Cineserie, Res cogitans, Stream of consciousness, Tutte queste cose passare

Terremoto

Io l’ho saputo così. Con una foto. Erano le sette di mattina. In camera mia e sull’homepage del grande quotidiano punto it. Nella grande foto (non ho voglia di cercarla, tanto è come se la vedessi anche in questo momento): due donne. Un’anziana con lo scialle, curva e disperata; una donna orientale (cinese?) a sorreggerla con braccia badanti: giovanissima, solida e pressoché impassibile. Un gesto semplice: sostenere e guidare in una lentissima fuga. Un gesto semplice, una metafora fortissima. Sullo sfondo un paesaggio irriconoscibile di macerie, nuvole di polvere sollevata dai crolli, altri corpi a brancolare.
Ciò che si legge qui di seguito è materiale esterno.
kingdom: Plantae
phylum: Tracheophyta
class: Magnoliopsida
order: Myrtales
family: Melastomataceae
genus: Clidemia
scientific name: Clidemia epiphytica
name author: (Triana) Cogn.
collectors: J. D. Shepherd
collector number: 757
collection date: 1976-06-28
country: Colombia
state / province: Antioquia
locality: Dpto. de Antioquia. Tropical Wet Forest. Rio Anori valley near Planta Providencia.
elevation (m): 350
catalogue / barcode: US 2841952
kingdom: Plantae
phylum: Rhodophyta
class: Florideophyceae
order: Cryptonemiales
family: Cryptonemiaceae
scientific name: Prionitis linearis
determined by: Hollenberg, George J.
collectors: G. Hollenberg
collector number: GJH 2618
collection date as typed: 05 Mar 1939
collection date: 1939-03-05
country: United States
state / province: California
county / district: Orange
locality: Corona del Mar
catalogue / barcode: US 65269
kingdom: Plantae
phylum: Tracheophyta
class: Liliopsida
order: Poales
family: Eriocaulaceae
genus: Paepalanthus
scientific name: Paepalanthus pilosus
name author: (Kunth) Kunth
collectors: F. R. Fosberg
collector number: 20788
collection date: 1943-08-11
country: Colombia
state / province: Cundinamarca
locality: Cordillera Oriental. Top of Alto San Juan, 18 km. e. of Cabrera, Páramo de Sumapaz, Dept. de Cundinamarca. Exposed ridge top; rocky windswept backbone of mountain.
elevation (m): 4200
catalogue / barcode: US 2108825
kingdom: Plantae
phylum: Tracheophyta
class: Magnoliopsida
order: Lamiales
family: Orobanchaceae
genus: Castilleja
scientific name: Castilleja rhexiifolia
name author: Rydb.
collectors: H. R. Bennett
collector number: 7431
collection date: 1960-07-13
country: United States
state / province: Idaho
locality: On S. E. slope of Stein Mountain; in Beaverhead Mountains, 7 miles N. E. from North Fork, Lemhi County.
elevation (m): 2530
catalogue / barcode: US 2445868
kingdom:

Dopo l’immagine, subito un pensiero, per il quale dico grazie ad A.S., mio amico su Facebook: un pensiero per il carcere di Sulmona (già tragicamente famoso) ed i suoi abitanti. Sì possono avere le gambe buone, lì dentro, lo scatto felino, l’istinto animale che prevede la scossa. Ma è tutto inutile, in strada a stringersi e a tremare con gli altri umani non si può proprio andare.